I am not talking about those noble efforts.
Nor am I making a strictly altruistic assessment, that anger is “bad” and we should stop it.
Candidly, while there may be some merit in that, that’s not even it.
It’s just I realize basically nothing good of any substance has ever come in my life from being angry. Literally nothing.
Stop and think about that. All those times I was good and ticked off, what good came of it? Absolutely nothing.
Billy Joel sings of the angry young man with his “fist in the air and his head in the sand.” How true and, it seems to me, never more than now. Everybody is furious about something. Everybody. And there never has been a more conducive time to express that anger.
We have a plethora of social media, often allowing anonymity; a culture that glorifies any abhorrent behavior.
I watched promos during sporting events this weekend for network shows. They all are basically sound bites of atrocious behavior, often couched in anger. That’s the premise of the show, folks. All of them with some small variations ... same church, different pews.
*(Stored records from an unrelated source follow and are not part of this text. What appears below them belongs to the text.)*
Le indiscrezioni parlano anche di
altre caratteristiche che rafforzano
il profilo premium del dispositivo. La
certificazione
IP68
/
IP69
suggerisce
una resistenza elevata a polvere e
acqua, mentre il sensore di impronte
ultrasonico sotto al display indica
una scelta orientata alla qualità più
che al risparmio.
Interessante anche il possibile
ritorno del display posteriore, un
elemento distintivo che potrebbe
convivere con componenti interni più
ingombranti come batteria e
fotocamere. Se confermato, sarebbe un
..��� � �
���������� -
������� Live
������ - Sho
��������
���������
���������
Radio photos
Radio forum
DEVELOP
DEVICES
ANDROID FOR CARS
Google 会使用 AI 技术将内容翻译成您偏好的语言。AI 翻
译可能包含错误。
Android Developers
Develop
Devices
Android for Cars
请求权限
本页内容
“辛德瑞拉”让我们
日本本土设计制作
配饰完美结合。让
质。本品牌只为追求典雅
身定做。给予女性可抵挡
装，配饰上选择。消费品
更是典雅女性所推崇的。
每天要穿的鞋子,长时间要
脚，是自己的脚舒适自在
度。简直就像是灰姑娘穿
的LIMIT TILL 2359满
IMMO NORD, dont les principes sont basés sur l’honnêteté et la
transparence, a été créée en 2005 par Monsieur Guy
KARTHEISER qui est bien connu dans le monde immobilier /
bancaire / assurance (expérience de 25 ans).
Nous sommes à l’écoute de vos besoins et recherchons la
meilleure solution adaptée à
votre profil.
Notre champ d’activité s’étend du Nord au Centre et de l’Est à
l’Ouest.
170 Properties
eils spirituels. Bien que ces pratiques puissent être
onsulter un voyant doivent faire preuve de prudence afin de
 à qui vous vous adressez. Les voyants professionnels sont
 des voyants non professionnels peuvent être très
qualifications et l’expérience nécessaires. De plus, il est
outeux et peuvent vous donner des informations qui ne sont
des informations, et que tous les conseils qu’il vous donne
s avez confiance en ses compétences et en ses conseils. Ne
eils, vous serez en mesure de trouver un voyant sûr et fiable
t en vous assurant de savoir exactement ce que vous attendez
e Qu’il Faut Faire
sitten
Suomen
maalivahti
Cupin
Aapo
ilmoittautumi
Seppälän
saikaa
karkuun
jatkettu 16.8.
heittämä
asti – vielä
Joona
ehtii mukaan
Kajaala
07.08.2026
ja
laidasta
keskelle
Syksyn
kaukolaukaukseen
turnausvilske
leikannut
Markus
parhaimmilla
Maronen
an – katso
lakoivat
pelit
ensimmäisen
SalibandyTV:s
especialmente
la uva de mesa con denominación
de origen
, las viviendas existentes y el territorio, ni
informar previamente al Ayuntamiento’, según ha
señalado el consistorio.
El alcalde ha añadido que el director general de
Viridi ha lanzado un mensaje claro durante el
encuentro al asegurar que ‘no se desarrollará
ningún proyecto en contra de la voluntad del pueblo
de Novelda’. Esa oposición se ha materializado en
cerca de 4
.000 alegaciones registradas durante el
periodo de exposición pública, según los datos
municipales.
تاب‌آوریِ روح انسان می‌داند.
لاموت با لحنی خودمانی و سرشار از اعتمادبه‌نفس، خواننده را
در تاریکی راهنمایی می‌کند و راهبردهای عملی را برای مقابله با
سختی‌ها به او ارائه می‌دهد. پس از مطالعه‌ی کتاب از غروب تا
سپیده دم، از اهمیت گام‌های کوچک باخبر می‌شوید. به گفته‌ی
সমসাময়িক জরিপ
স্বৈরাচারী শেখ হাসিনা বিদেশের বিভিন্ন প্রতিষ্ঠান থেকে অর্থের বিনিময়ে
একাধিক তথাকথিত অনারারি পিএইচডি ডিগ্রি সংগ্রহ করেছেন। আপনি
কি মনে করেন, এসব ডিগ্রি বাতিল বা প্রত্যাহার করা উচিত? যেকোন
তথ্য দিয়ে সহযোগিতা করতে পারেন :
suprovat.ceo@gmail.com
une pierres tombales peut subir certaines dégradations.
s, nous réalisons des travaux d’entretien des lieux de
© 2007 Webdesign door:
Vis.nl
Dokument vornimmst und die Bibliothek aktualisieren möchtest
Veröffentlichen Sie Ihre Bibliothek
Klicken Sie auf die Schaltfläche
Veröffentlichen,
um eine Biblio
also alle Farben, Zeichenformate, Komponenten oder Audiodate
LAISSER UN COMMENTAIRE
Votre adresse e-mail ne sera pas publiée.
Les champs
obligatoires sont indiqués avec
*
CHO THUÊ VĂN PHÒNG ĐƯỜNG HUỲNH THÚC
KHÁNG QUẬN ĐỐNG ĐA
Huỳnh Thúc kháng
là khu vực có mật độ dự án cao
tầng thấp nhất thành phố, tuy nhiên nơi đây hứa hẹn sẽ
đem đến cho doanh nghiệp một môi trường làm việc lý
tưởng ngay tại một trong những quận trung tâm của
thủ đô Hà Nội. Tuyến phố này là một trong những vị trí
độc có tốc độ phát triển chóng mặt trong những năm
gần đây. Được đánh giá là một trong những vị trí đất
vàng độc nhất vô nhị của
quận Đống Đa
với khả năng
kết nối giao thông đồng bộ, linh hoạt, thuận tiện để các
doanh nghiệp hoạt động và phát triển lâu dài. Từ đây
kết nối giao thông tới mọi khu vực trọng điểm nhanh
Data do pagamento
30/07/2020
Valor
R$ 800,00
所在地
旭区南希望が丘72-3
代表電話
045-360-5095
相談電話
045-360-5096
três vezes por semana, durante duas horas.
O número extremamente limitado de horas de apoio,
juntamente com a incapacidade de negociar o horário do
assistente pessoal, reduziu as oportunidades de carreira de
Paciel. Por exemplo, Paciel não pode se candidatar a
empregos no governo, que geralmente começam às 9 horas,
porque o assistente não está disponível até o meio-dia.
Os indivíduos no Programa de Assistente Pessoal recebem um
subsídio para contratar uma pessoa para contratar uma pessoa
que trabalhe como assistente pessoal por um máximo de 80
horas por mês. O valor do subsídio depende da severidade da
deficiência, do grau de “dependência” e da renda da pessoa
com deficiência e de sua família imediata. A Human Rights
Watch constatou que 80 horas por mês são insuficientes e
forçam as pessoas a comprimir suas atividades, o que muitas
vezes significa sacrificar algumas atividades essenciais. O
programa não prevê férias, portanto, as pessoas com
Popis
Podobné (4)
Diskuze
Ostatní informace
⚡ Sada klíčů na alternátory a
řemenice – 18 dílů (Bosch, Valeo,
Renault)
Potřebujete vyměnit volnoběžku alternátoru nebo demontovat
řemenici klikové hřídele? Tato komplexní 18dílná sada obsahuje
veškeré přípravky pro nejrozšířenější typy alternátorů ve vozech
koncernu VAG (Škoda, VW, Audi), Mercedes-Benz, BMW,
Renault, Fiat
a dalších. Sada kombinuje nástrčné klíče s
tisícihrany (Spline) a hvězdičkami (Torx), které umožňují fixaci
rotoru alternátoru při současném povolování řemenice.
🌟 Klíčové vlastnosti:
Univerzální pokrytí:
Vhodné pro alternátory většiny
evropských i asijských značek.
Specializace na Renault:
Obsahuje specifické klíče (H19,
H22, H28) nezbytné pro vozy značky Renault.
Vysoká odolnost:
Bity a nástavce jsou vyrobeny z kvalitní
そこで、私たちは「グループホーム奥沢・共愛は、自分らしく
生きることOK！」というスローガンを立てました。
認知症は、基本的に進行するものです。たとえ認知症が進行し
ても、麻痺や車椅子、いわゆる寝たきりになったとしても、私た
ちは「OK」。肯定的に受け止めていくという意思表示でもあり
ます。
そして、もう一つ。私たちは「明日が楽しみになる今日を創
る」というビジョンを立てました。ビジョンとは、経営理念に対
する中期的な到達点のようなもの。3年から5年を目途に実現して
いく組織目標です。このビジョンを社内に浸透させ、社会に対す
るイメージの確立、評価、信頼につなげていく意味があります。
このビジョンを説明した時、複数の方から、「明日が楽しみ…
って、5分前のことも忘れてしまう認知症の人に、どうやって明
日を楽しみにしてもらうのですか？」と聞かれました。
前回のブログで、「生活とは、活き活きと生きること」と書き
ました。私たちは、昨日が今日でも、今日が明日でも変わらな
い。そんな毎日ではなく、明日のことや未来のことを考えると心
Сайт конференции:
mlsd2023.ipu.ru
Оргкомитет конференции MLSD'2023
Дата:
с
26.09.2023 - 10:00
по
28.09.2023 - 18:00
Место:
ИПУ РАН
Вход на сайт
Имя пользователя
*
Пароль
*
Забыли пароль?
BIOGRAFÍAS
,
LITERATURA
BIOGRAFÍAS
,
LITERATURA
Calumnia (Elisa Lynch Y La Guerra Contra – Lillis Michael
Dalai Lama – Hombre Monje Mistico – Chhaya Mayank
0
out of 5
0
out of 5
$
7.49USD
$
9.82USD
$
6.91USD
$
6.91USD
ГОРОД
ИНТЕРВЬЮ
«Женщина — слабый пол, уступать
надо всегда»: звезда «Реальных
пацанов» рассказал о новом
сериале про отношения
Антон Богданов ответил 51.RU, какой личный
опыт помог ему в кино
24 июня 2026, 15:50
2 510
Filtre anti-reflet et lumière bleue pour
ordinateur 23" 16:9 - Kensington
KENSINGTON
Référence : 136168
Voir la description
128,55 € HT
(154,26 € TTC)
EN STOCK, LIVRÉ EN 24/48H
Why? What is the point? Especially when I suggest nothing good is coming from it.
I offer myself as Exhibit A in that regard.
I recently ran into a woman with whom I had professional interaction some years back, and who, candidly, infuriated me with her decisions then. Years have passed and I am sure I still wouldn’t agree with much of what she did.
But I realize she was trying her best, just like me, and I did nothing to help the process by being so irate.
The baseball great Ty Cobb, by most objective accounts, was an immensely unpleasant man and that is putting it tactfully. I don’t profess otherwise. But this Hall of Fame player whose achievements still are unequaled, had one regret on his deathbed.
“I wish I had made more friends,” he said.
He was the original angry young man. And angry old man. And angry-in-the-middle man.
I don’t want it anymore. We delude ourselves that there is something almost majestic in being angry, some “noble statement” it makes.
In hindsight, I’m just not buying it.
Emotions? Good God, yes. Passion? As long as I am breathing.
But I am trading in the anger model. It’s been recalled, and not a moment too soon.